:: Page excerpt ::

The increasing diversity of migrant and minority ethnic communities and the growing awareness of multiple experiences of inequalities (age, gender, race and religion) require appropriate interventions and policy measures. Since the 1990s, research by the Social Policy Research Centre (SPRC) has enabled minority ethnic organisations and other local service providers to gather evidence and develop initiatives and practices better adapted to a challenging socio- economic and funding context, responding to the changing needs of their users and challenging the barriers they face in accessing services. Areas of focus include welfare advice, health services and the needs of migrant children and their families in relation to schooling and education. Key beneficiaries have been community organisations whose skills have been enhanced to use research evidence in identifying user requirements, successfully securing funding and meeting user needs.

Underpinning research

Using primary research, participatory methods and innovative analysis of official data-sources, our research has explored the increasing heterogeneity of migrant and ethnic minority populations in Europe and the UK in relation to differential immigration statuses, stratified rights and entitlements (Kofman, et al. 2009) (1). This led to an investigation of how different groups face specific barriers in accessing public services, such as lack of English language skills, knowledge of the UK system and a general lack of trust in statutory services and the public sector, together with culturally specific needs and perspectives. We also gathered evidence on inadequate provision, lack of targeted and culturally aware interventions and of `institutional' discrimination (Fundamental Rights Agency 2013) (2) which hit differently and disproportionally specific sub-groups, including women, children, older and disabled people. Overall, our findings highlighted the importance of differentiating subgroups within broader black and minority ethnic (BME) populations and of actively involving local communities in service planning, delivery and evaluation. As members of the ESRC Social Enterprise Capacity Building Cluster, we evidenced how BME community providers have been struggling to survive in an increasingly hostile funding environment, dominated by the professionalization of the third sector and the privatisation of public services. Hence, we explored the opportunities and challenges of alternative practices, particularly the `social enterprise' model (Sepulveda et. al 2013) (3).

:::

=== Work instructions ===
Resume the passage on research into migrant and minority ethnic communities' access to services, picking up after its last sentence.

:: Dataset rows ::

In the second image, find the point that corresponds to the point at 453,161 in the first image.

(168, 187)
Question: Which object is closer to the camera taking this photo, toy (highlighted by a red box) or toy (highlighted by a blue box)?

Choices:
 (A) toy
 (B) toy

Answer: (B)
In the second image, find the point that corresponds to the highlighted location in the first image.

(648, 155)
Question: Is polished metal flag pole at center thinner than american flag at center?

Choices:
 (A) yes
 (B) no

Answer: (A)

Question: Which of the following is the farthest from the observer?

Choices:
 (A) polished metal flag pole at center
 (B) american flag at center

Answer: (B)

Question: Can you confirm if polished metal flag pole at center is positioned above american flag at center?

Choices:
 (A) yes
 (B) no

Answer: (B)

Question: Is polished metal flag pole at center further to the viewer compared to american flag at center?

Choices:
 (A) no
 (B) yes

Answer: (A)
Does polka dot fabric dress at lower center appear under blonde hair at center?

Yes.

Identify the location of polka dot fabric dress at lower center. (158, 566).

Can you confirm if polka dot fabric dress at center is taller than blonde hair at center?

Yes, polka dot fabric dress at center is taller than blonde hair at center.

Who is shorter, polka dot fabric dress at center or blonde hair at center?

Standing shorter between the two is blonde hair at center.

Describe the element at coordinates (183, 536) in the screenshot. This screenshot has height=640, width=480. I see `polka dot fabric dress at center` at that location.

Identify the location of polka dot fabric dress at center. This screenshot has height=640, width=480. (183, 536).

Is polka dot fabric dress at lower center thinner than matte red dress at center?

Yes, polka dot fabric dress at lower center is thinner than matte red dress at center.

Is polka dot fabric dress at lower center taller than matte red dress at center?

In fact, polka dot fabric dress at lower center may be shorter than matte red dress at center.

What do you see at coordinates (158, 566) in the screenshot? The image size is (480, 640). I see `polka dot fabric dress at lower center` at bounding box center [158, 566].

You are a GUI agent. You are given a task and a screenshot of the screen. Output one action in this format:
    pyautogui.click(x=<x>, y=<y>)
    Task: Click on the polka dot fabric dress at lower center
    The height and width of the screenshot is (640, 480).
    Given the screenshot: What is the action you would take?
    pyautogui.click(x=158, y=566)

:::

=== Task response ===
Over the past few years, we have developed a broad programme of activities working with third sector and BME organisations. These were mainly London-based, but the implications of our work are UK-wide. Building on our links with specific, often neglected community groups eg. Chinese, Polish, Irish, Afghani and Turkish and Kurdish, we have developed more general models of mapping and analysis, combining academic rigour with the active involvement of community members in all stages of research. This has included the training of community and peer researchers (Ryan et. al 2011) (4), networking and consultation events and a wide range of participatory methods.

Our theoretical and methodological approaches have been applied to a number of contexts, such as health services (through a major comparative European project (2) followed by local interventions) and, particularly, education services. The latter started with a focus on the Polish community, which has recently become the second largest single nationality group in the country (about 580,000 residents in the 2011 Census), with a rapidly growing number of children in schools (over 47,000 Polish-speakers in primary and secondary schools). Our pioneering study of Polish migration (Ryan L et al. 2009) (5) helped to debunk stereotypes of them as short-term migrant workers, identified patterns of family migration, networking and settlement, and highlighted the importance of children and schooling amongst this group. It also showed the diverging expectations of parents, children and teachers, and thus the need to generate effective approaches to supporting migrant children in schools and developing tools for families and training for teachers (D'Angelo and Ryan L 2011) (6). These lessons were later applied to other communities (Afghani, Turkish and the Kurdish) and more broadly to BME populations, especially recently arrived migrants, exploring the needs of minority ethnic pupils and parents and investigating good practice to promote engagement and enhance achievement. Our research on migrant families and children in schools discussed the importance of a `holistic' approach to education and the fundamental role of community-based education services in delivering language and culture-specific support to children and parents.
Key staff involved have been D'Angelo, Kofman, Ryan L, Sepulveda, Vacchelli, Sales (until 2009, now Emeritus Professor).

References to the research

All references are published in high quality journals and/or are the result of projects based on competitive funding.

1. Kofman, E., Lukes, S., D'Angelo, A. and N. Montagna (2009) The Equality Implications of Being a Migrant in Britain, Research Report 19, Equality and Human Rights Commission (obtained under competitive funding and reviewed by the Commission).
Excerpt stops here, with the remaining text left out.